Philia c’est l’amour qui partage. C’est le souci de l’autre, la solidarité. La philia est réciprocité ou elle n’est pas. La philia ce sont les accords de désarmement américano-soviétique ou américano-russe. « Je te tiens, tu me tiens par la barbichette », « tu m’invites à diner je t’invite à diner », « Tu ne me fais pas de mal, je ne te fais pas de mal ». C’est le côté basico-basique de l’Humanité qui essaie de vivre sans trop d’anicroches.

Agape c’est la charité dont je parlais tout à l’heure. C’est l’amour qui donne, un amour universel, sans contrepartie, en pure gratuité. Il est le bonheur de donner et de se donner. L’agape n’attend rien pour lui-même, il est tout entier dans le don à l’autre. « Moi pour l’autre ».

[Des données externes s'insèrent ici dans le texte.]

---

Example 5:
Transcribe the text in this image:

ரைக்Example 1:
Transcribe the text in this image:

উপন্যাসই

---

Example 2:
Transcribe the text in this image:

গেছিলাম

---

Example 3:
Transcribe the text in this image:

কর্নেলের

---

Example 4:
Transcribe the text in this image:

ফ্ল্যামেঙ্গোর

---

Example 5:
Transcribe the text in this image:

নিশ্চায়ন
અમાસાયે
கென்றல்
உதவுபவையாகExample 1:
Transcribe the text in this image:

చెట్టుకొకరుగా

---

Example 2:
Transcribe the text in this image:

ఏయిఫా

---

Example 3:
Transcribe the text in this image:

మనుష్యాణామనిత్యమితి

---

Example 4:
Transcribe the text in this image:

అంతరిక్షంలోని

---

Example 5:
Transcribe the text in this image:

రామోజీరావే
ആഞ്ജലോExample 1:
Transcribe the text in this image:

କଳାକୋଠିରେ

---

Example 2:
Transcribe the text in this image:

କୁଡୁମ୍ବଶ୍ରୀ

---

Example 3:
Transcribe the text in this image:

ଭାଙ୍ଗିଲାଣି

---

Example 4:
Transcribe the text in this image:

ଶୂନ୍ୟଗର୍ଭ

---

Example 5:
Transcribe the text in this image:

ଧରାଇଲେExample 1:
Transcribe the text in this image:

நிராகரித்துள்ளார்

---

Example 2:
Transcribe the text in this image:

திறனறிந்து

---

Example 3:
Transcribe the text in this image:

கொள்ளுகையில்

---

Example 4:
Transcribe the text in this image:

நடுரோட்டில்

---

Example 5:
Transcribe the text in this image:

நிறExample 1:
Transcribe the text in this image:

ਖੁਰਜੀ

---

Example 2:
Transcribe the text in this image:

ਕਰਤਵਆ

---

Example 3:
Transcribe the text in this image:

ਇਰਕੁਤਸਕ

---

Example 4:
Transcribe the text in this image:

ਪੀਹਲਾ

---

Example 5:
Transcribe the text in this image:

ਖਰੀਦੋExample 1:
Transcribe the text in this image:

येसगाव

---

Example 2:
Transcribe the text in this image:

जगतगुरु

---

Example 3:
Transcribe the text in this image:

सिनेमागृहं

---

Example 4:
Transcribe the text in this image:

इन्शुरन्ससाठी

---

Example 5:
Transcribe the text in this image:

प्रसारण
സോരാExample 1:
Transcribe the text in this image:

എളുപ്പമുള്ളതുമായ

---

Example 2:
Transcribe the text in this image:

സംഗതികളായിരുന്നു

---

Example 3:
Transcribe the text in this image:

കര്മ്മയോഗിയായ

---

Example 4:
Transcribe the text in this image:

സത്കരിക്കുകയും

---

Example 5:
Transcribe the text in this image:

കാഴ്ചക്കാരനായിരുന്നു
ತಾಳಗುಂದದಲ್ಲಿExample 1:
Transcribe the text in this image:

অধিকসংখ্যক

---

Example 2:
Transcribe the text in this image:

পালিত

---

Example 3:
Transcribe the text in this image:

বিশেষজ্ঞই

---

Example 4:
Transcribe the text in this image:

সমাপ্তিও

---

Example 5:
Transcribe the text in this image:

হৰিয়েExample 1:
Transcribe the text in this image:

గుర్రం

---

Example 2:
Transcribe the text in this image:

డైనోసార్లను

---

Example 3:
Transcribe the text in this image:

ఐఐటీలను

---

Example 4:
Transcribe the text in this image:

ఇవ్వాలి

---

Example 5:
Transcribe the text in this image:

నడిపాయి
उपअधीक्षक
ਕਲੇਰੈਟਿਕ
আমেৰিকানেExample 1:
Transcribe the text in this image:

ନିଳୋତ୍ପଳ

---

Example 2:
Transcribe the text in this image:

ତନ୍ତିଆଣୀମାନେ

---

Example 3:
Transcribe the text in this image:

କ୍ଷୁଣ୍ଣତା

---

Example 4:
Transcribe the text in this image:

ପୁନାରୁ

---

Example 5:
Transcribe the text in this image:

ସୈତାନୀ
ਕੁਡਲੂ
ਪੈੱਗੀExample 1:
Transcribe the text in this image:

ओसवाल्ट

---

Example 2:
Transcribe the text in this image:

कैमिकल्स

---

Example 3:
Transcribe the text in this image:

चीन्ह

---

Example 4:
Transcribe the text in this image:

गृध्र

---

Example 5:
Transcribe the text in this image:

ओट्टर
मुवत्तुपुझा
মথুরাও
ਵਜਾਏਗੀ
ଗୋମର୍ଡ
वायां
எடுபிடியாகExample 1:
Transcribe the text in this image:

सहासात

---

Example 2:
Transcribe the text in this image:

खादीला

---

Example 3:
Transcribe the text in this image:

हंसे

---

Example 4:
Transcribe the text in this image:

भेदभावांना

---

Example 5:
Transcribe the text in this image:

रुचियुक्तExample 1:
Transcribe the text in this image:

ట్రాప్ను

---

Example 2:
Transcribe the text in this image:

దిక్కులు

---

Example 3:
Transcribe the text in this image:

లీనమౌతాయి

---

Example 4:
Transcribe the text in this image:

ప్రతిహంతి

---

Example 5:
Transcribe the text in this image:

l’Eros, c’est l’état de nature. « Moi, moi, moi et les autres après s’il en reste. ». Je pense que beaucoup l’on constaté avec les enfants pendant leur éducation, et les États sont aussi un peu sur ce registre. Nous voyons bien aussi que des questions d’honneur et de dignité sont à l’origine des conflits. Sur ce sujet, Dominique Moïsi et sa géopolitique des conflits est éclairant. Nous le savons bien, la dimension psychologique est essentielle. L’Eros c’est le retour d’un déploiement d’une animalité, qui n’a rien de négatif en soi quand elle est bien intégrée mais qui peut aussi être redoutable et destructrice.

La Philia c’est la réciprocité bien comprise : « Si vous aimez ceux qui vous aiment, si vous faites du bien à ceux qui vous en font… quel mérite avez vous ? » nous interroge l’Evangile. C’est la situation où nous nous trouvons plus ou moins depuis 25 ans accompagnée de progrès significatifs dans le domaine du désarmement et de la non-prolifération.

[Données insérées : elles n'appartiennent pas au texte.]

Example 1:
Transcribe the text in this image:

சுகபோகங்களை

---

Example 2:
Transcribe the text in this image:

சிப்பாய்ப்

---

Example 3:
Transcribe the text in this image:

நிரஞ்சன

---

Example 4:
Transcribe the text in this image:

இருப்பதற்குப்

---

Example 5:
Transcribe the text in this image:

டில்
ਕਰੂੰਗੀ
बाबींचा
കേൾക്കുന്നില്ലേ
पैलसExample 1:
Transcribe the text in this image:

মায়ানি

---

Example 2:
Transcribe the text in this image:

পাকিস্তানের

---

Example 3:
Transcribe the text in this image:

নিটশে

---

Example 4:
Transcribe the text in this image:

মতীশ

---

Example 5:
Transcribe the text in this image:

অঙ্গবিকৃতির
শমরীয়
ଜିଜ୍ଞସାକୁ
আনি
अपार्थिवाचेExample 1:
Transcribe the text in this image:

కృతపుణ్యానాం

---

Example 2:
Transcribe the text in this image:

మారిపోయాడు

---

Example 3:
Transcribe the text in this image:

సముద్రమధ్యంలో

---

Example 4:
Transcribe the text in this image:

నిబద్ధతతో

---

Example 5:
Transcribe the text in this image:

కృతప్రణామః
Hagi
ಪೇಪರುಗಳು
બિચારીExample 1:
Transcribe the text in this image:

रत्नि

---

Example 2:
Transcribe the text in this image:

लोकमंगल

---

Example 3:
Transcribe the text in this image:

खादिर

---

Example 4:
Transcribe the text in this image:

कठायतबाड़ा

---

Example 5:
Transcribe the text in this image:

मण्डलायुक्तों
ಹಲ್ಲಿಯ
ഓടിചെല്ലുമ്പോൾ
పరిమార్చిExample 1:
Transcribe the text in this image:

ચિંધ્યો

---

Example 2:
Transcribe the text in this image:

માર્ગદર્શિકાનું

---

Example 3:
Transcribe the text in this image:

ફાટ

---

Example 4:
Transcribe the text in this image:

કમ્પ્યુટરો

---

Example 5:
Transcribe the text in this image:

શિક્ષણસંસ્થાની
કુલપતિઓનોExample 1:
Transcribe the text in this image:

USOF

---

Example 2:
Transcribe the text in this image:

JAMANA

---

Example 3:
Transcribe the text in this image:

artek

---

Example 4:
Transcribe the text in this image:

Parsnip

L’Agape c’est le nom divin de l’amour, cela porte le beau nom de charité au sens le plus fort et le plus sublime. Et nous sommes ici au cœur même de la spécificité biblique qui n’est pas d’abord faite d’interdit ou de condamnation, mais avant tout d‘un appel à aimer.

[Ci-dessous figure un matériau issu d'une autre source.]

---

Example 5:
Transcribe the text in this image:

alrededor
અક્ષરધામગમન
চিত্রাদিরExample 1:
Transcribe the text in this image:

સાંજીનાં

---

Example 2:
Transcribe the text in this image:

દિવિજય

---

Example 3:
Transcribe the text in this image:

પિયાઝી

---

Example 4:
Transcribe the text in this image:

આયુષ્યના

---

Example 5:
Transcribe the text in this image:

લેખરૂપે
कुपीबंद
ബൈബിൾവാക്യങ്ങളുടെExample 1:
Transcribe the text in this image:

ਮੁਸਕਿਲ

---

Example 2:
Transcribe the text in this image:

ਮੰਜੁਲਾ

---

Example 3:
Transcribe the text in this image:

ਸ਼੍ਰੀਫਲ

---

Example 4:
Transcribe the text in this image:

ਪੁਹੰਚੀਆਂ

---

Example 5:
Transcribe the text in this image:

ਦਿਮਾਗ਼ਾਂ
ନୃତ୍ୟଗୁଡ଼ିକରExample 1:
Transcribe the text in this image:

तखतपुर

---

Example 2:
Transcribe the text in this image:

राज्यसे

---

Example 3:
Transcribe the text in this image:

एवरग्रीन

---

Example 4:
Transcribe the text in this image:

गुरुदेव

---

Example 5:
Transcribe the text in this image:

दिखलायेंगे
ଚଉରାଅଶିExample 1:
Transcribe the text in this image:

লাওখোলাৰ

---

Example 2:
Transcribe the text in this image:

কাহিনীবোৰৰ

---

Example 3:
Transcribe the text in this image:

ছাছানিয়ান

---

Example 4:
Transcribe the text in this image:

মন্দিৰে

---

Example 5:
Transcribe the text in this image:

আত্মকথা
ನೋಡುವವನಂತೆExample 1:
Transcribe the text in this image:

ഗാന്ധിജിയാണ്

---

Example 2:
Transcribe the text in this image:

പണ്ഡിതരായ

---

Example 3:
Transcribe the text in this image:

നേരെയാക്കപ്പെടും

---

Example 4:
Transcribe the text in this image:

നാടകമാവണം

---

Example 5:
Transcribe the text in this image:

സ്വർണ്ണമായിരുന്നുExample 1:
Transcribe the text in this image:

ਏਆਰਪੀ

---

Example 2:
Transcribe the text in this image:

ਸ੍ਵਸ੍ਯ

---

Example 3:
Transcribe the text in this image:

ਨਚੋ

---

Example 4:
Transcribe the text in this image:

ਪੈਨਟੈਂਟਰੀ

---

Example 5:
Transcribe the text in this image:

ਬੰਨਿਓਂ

Nous voyons bien ici que c’est à une conversion radicale à laquelle nous sommes appelés. La Philia, c’est cet état stationnaire, incertain, instable, mais qui permet un minimum de coexistence. L’Eros c’est ce qui conduit au drame de ce que nous n’avons que trop connu au long du 20e siècle et à l’horreur absolue lorsque j’entends écraser et exterminer mon frère. L’Agape c’est ce que nous portons tous dans nos cœurs et c’est  ce qu’en homme de bonne volonté, nous donnant la main les uns aux autres, nous avons la charge et la mission de faire progresser, pour nous-même et pour les générations qui viennent.